In the current case, the remaining respondents argued, and the trial court accepted, that “[s]ince Mrs. Angus’ employment was terminable at will, she has no cause of action for civil conspiracy.” That conclusion is excessively broad. In Lee, the Court pointedly rejected the notion that “liability for the tort of conspiracy cannot be grounded on a lawful act.” 289 S.C. at 12, 344 S.E.2d at 382.
The United States Supreme Court had reached a similar conclusion much earlier in Truax v. Raich, 36 S.Ct. 7, 9 (1915):
It is said that the bill does not show an employment for a term, and that under an employment at will the complainant could be discharged at any time, for any reason or for no reason, the motive of the employer being immaterial. The conclusion, however, that is sought to be drawn, is too broad. The fact that the employment is at the will of the parties, respectively, does not make it one at the will of others. The employee has manifest interest in the freedom of the employer to exercise his judgment without illegal interference or compulsion and, by the weight of authority, the unjustified interference of third persons is actionable although the employment is at will.
Its ruling notwithstanding, Ross does not control the current case. The facts as alleged here place the remaining respondents squarely at the heart of the conspiracy. The theory of the case is not that Horry County decided to fire Angus and conspired with the remaining respondents to achieve that result, but rather that they decided to “get rid of” Angus and induced Horry County to fire her.
Based on the foregoing, the trial court’s order is AFFIRMED as to the council members and REVERSED as to the remaining respondents.
HUFF, J., and CURETON, A.J., concur.
 In Todd v. S.C.Farm Bureau, 287 S.C. 190, 336 S.E.2d 472 (1985), the Supreme Court reversed that decision, reasoning that the Court had replaced the jury’s findings of facts with its own. Having found “some competent evidence on which the jury could return a verdict for Todd” (Equifax was the party that identified Todd as “leaking information,” had administered a “voice stress” test, and was slated to conduct a polygraph), the Supreme Court reinstated the jury’s award against Equifax.
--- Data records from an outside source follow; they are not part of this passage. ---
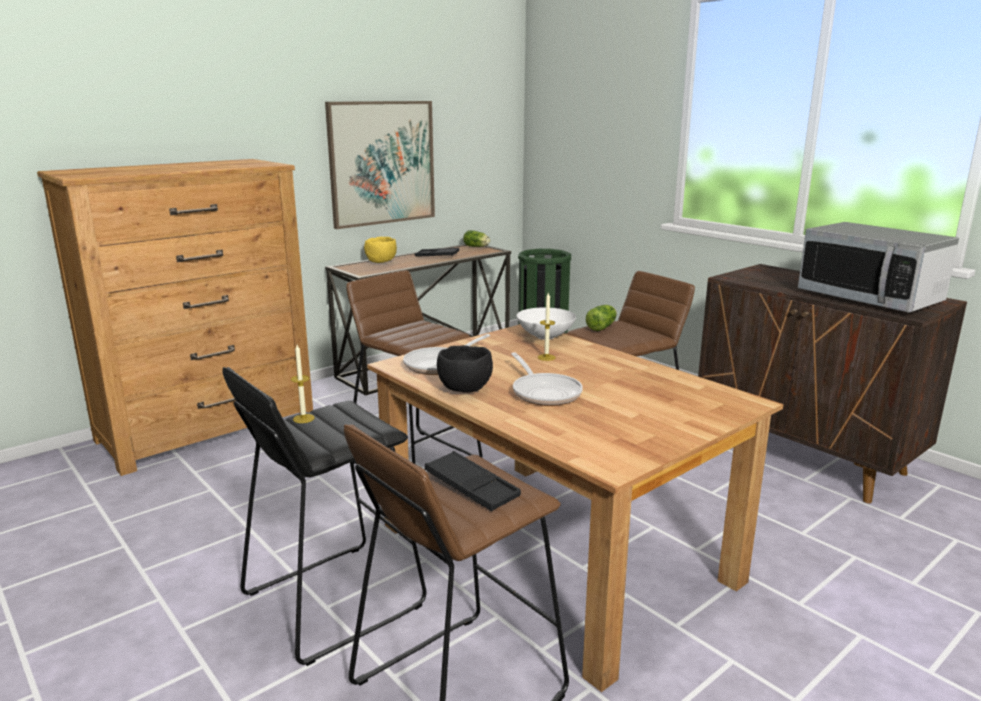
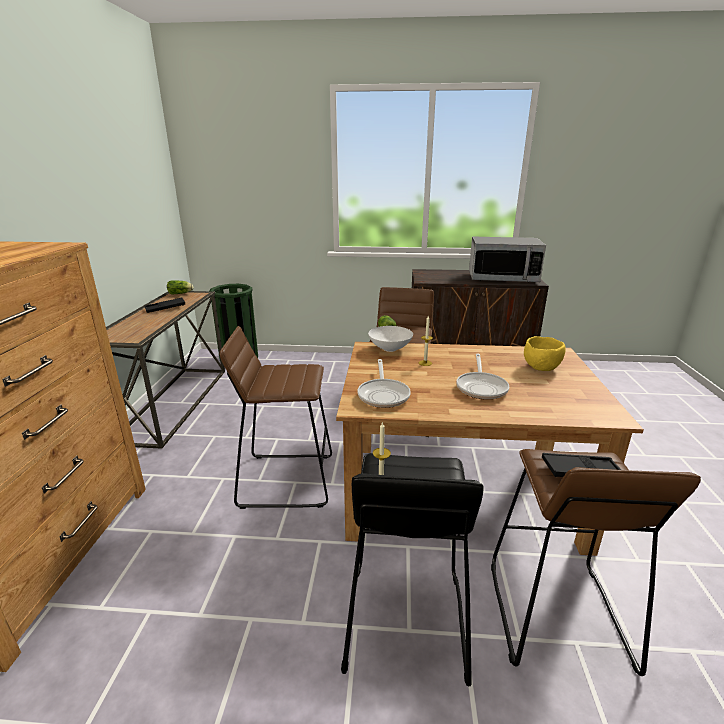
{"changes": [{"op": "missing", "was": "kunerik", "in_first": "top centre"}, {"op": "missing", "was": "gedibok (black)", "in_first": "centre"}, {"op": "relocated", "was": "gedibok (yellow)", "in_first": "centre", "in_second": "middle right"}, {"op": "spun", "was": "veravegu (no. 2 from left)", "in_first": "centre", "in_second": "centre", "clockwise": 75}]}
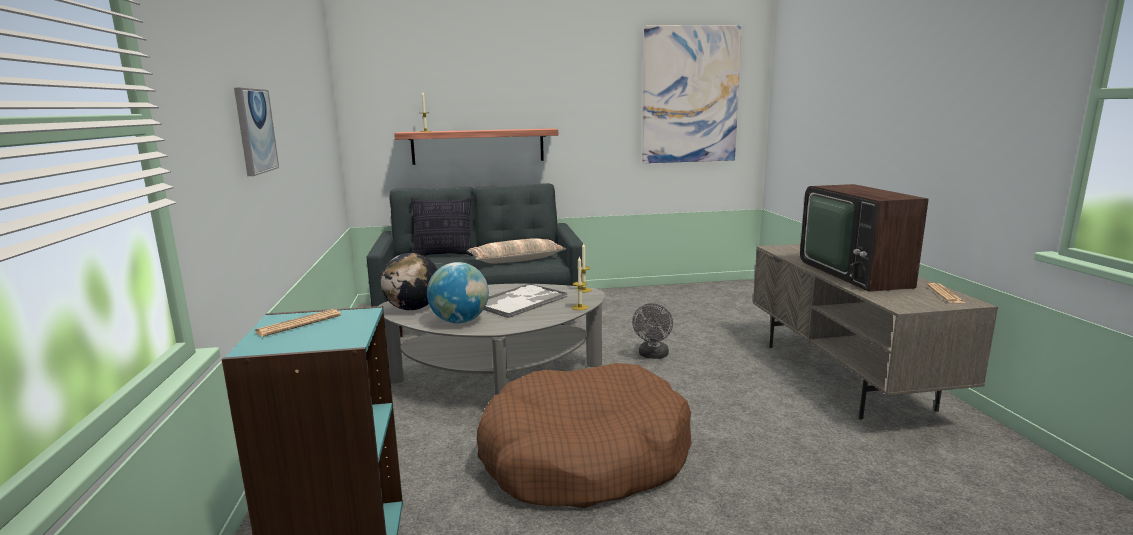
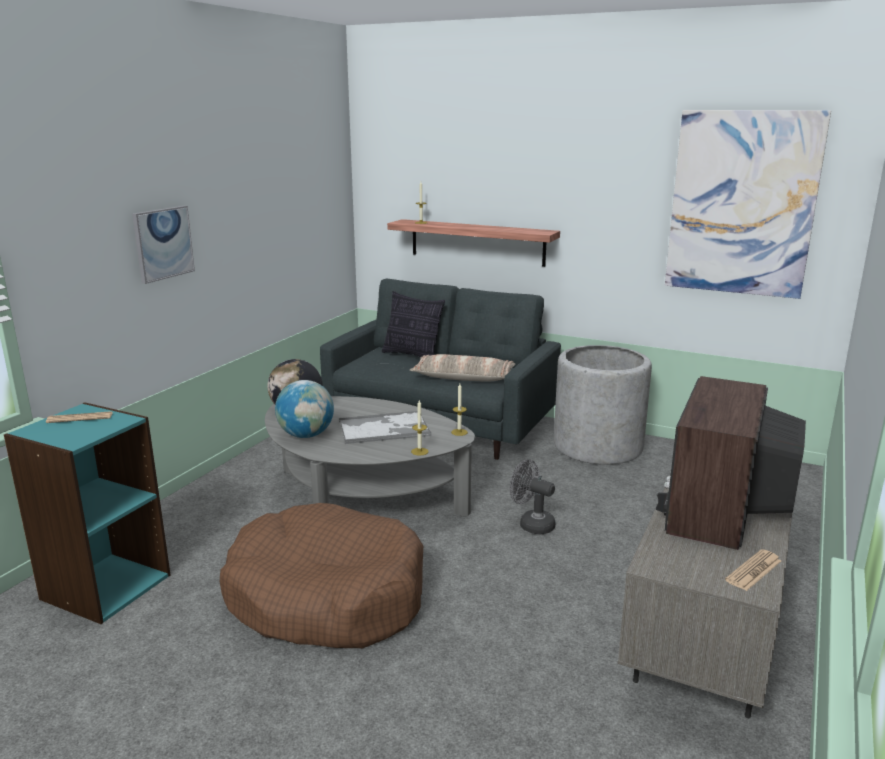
{"changes": [{"op": "appeared", "now": "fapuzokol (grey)", "in_second": "middle right"}, {"op": "spun", "was": "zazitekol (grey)", "in_first": "centre", "in_second": "centre", "clockwise": 75}]}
 Angus had been employed for about three years at the time and had received excellent evaluations.
 Even in cases involving the former employer, South Carolina courts and others have placed some limitations on the power to terminate at-will employees. See e.g. Ludwick v. Minute of Carolina, Inc., 287 S.C. 219, 225, 337 S.E.2d 213, 216 (1985) (recognizing a public policy exception to the doctrine of at-will employment, reasoning that “[w]here the retaliatory discharge of an at-will employee constitutes violation of a clear mandate of public policy, a cause of action in tort for wrongful discharge arises); Bd. of County Commrs. v. Umbehr, 518 U.S. 668, 685 (1996) (holding that the First Amendment protects independent contractors from termination or prevention of automatic renewal of at-will government contracts in retaliation for their exercise of freedom of speech); Haddle v. Garrison, 525 U.S. 121, 126 (1998) (holding that a fired at-will employee did suffer an “injury in his person or property” within the meaning of §1985(2), reasoning that common law had long offered a remedy for such losses).